Panerai Mare Nostrum Titanio 52mm
IWC Schaffhausen followed the same sort of approach with the 75th anniversary edition of the Portugieser Hand-Wound Eight Days, one of the first versions of the original Portugieser dating to 1940. The dial looks very similar to the historical precedent, with the old-style International Watch Co. logo, the stylised numerals, and the small seconds subdial at 6 o’clock. New features comprise a small date window at the bottom edge of the dial, the lovely Santoni strap with orange lining, and the fabulous calibre 59215 movement visible through the sapphire caseback. A beautiful piece, available in two limited editions, in red gold and stainless steel.

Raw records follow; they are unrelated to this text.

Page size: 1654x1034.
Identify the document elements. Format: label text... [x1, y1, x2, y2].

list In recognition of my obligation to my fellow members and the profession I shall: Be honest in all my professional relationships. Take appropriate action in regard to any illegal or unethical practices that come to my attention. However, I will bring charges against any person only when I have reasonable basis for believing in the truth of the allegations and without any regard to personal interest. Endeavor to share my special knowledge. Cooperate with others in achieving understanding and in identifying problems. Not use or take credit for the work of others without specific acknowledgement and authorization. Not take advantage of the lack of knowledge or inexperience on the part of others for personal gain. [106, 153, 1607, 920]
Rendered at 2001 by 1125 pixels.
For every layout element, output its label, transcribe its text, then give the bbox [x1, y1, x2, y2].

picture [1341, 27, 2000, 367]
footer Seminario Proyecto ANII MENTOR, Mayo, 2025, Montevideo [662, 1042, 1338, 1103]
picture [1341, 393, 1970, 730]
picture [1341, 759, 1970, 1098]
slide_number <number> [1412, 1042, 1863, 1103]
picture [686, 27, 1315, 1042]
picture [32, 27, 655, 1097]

the 75th edition of the Portugieser Hand-Wound Eight Days by IWC Schaffausen
At first sight, Omega’s Speedmaster Silver Snoopy looks like a classic chronograph with depictions of the world’s favourite dog, dozing on the small seconds subdial on the front and floating through space on the caseback. But it is a watch that expresses a small portion of the brand’s huge heritage, running back to 1848, and the more you look at it, the more you discover. The first 14 seconds of the chapter ring are accompanied by the lettering ‘What can you do in 14 seconds?’ which refers to the Apollo 13 emergency, when astronaut Jack Swigert used his Speedmaster to time a 14-second engine ignition that helped get the damaged spacecraft back to earth. At the centre of the dial, Snoopy is dreaming the words ‘Failure is not an option,’ a quote from the Apollo 13 movie. The caseback is designed to resemble the Silver Snoopy Award, designed by Charles Schulz, and given to individuals who made a notable contribution to the Apollo space programme. After Apollo 13, it was awarded to Omega. It’s a lovely, eminently collectable piece.